By Leesa Cross-Smith
Kieran was bottle green in her mouth—the taste of wilted, salted kale. Sometimes she convinced herself she could still hear the popping Morse code braille of his tap-dancing, a kaleidoscopic map of sound leading the way back to him. Even when he was home in Ireland. Even when he had shows in New York. Even when he had shows in New Zealand and she was in her American bed alone with a steamy mug of tea and clover honey; reading historical fiction about Scottish men in kilts, dashing warriors thundering the ground on leviathan, shadow-black horses.
They were a romance novel come to life, only Kieran usually wore a too-big sweatshirt with the hood pulled up. God bless the sexy superhero mysteriousness of a half-covered face. He also danced on street corners, in Irish pubs, restaurants, places where people sat down for foamy black-brown pints of Guinness, fried fish and chips with thick wedges of lemon. Cottage pie, bangers and mash. Cheese and chive fritters, beef stew. Irish whiskey steak, soda bread, butter. Sticky toffee pudding.

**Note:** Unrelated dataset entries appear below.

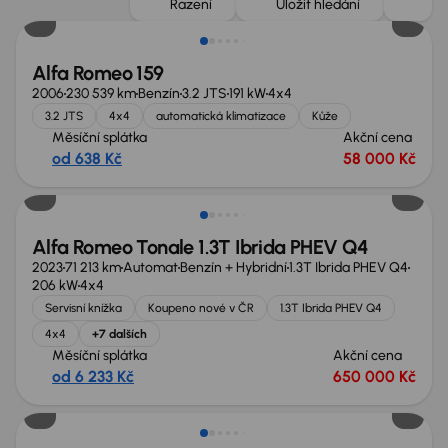
Řazení
Uložit hledání
Alfa Romeo 159
2006
230 539 km
Benzín
3.2 JTS
191 kW
4x4
3.2 JTS
4x4
automatická klimatizace
Kůže
Měsíční splátka
Akční cena
od 638 Kč
58 000 Kč
Možnost odpočtu DPH
Alfa Romeo Tonale 1.3T Ibrida PHEV Q4
2023
71 213 km
Automat
Benzín + Hybridní
1.3T Ibrida PHEV Q4
206 kW
4x4
Servisní knížka
Koupeno nové v ČR
1.3T Ibrida PHEV Q4
4x4
+7 dalších
Měsíční splátka
Akční cena
od 6 233 Kč
650 000 Kč
Zlevněno o 20 000 Kč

Someone at the table next to them said Kieran's quick feet cast a spell. Hypnotized. His legs, his muscular wood-strong thighs—they were magic wands. Her friend snorted, she blushed. They Beavis & Butthead laughed.
Heh. Magic wand. Abraca-effing-dabra. Girrl, he can use his magic wand on me.

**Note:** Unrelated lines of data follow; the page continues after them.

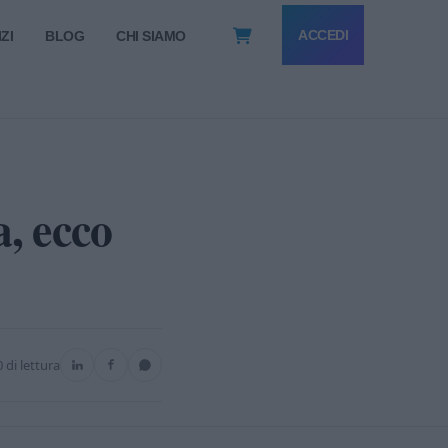
ACCEDI
ZI
BLOG
CHI SIAMO
a, ecco
 di lettura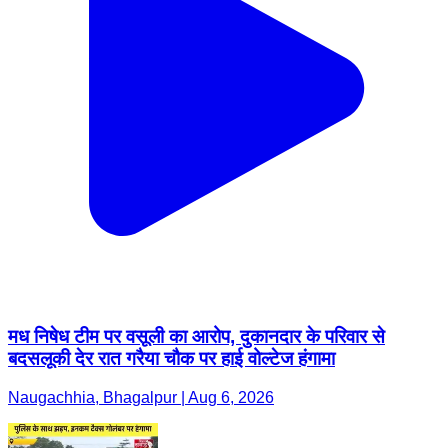
मध निषेध टीम पर वसूली का आरोप, दुकानदार के परिवार से
बदसलूकी देर रात गरैया चौक पर हाई वोल्टेज हंगामा
Naugachhia, Bhagalpur | Aug 6, 2026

That first night, first kiss after the pub closed, Kieran handed her a frosty, pocket-sized bottle of bourbon. They passed it back and forth, draining it in the white winter night. The snow-pink sky was so pretty, it worried her. She ached. She could actually feel it in her back, the upper muscles of her arms. He asked if it were okay to kiss her, would it make her feel better.
What they became: muscle ache and massage, spoon and spoon rest. Relying on one another as much as snowflakes and Narnia lamppost light, helium balloon and string.
“Your hair, it's like...red clouds,” she said, handing herself over to him—vanishing against the drumming of her bourbon-flickered blood.